Les essais du Grand Prix de Bahreïn ont débuté, vendredi, sur le circuit de Sakhir alors que des heurts ont été signalés dans plusieurs villages chiites entourant la capitale, Manama. Les manifestants réclament des réformes constitutionnelles.
"Je connais des gens qui vivent là-bas [à Bahreïn], c’est très calme et pacifié." Les déclarations du grand argentier de la F1, Bernie Ecclestone, faites la semaine dernière lors du Grand Prix de Chine, à Shanghaï, semblent plus que jamais hors de propos.
Alors que les monoplaces engagées dans le GP de Bahreïn ont effectué leurs premiers tours de piste, ce vendredi 20 avril, les contestataires ont durci leurs manifestations. Car plus que le meilleur temps des essais libres réalisé par l'Allemand Nico Rosberg sur Mercedes, ce sont bien les à-côtés de l’épreuve qui retiennent l’attention.
Dans les heures qui ont précédé ces essais, des dizaines de manifestants agissant à l'appel du mouvement des "Jeunes du 14-Février" ont affronté les forces de sécurité dans plusieurs villages chiites entourant Manama.
Les jeunes répétaient : "Le peuple veut la chute du régime", "À bas Hamad [ben Issa Al-Khalifa, l'émir de Bahreïn, NDLR]" et brandissaient des portraits du militant chiite emprisonné Abdel Hadi al-Khawaja, en grève de la faim depuis le 8 février, selon des témoins.

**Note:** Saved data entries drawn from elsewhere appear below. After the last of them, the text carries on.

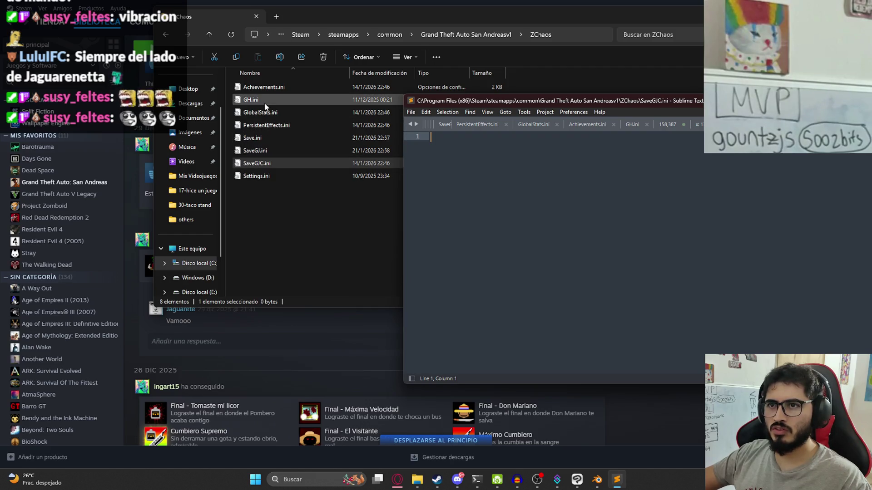
mouse_move(259, 100)
left_mouse_down()
mouse_move(605, 271)
mouse_move(285, 127)
mouse_move(264, 104)
mouse_move(463, 287)
mouse_move(481, 338)
left_mouse_up()
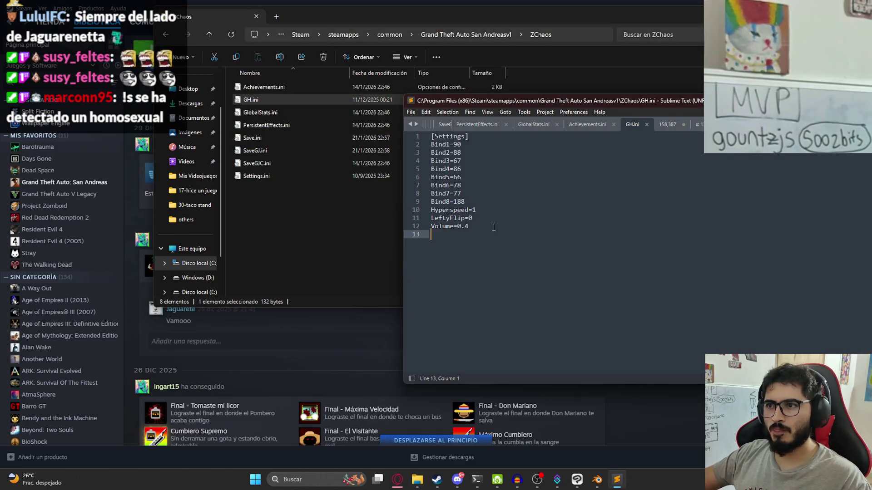
left_click(337, 279)
left_click(454, 35)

Si les affrontements se sont déroulés loin du circuit de Sakhir, des manifestants ont brièvement interrompu la circulation sur certaines routes y conduisant depuis Manama à l'aide de pneus enflammés.
La réaction des forces de l’ordre n’a pas tardé, la police intensifiant sa présence entre l'aéroport et le circuit. À ce titre, des dizaines de voitures de police étaient garées ou circulaient sur les 32 km séparant Sakhir du centre de Manama.
"Trois jours de colère"
Les manifestations ont pris une tournure plus violente depuis la nuit de mercredi à jeudi. Jusque là, les partis d'opposition, dont la principale formation chiite Al-Wefaq, avaient organisé des manifestations sans incidents. Mais le collectif des "Jeunes du 14-Février" a appelé à "trois jours de colère" coïncidant avec la date du Grand Prix, sous le slogan : "Non à la Formule de sang".
Les organisations de défense des droits de l'Homme avaient critiqué la tenue de la course en pleine crise politique dans ce petit royaume, parent pauvre des riches monarchies pétrolières du Golfe. "La F1 à Bahreïn sert d’opération de relations publiques pour l’élite au pouvoir, pour les dictateurs qui dirigent notre pays", a ainsi dénoncé l’activiste Nabil Rajab lors d’une conférence de presse.
Bahreïn, seule monarchie du Golfe où les chiites sont majoritaires, est en crise depuis que les autorités ont écrasé un soulèvement né du "printemps arabe", l’an dernier, faisant 35 morts, selon une commission indépendante. Amnesty International estime, pour sa part, que 60 personnes ont été tuées depuis le début de la contestation, en février 2011. L’an dernier, la course avait dû être annulée.
"Je pense qu’il y a beaucoup d’exagération"
L’incertitude entourant la sécurité du Grand Prix, qui se disputera dimanche, est montée d’un cran jeudi, quand des membres de Force India ont été la cible d’un cocktail molotov alors que la police dispersait violemment une manifestation. En réaction, l'écurie a décidé de faire l'impasse sur la 2e séance d'essais libres de ce vendredi.
Du côté des autres équipes, le mot d’ordre est à l’apaisement. Les pilotes, qui partagent leur temps entre leur palace du centre-ville et le circuit, ont généralement évité de commenter la situation. "Je n’ai vu personne lancer des bombes. Je ne pense pas que la situation soit aussi mauvaise qu’on le dit. Je pense qu’il y a beaucoup d’exagération", avait déclaré Sebastian Vettel, jeudi, en arrivant sur place. Le pilote espagnol Pedro de la Rosa (HRT), président de l'Association des pilotes de Grand Prix, a, quant à lui, indiqué faire confiance à la Fédération internationale de l'automobile (FIA) : "Notre opinion, c'est que nous ne connaissons pas assez bien la situation, ici, à Bahreïn, pour avoir une opinion et nous faisons confiance aux gens qui se sont renseignés, c'est-à-dire la FIA".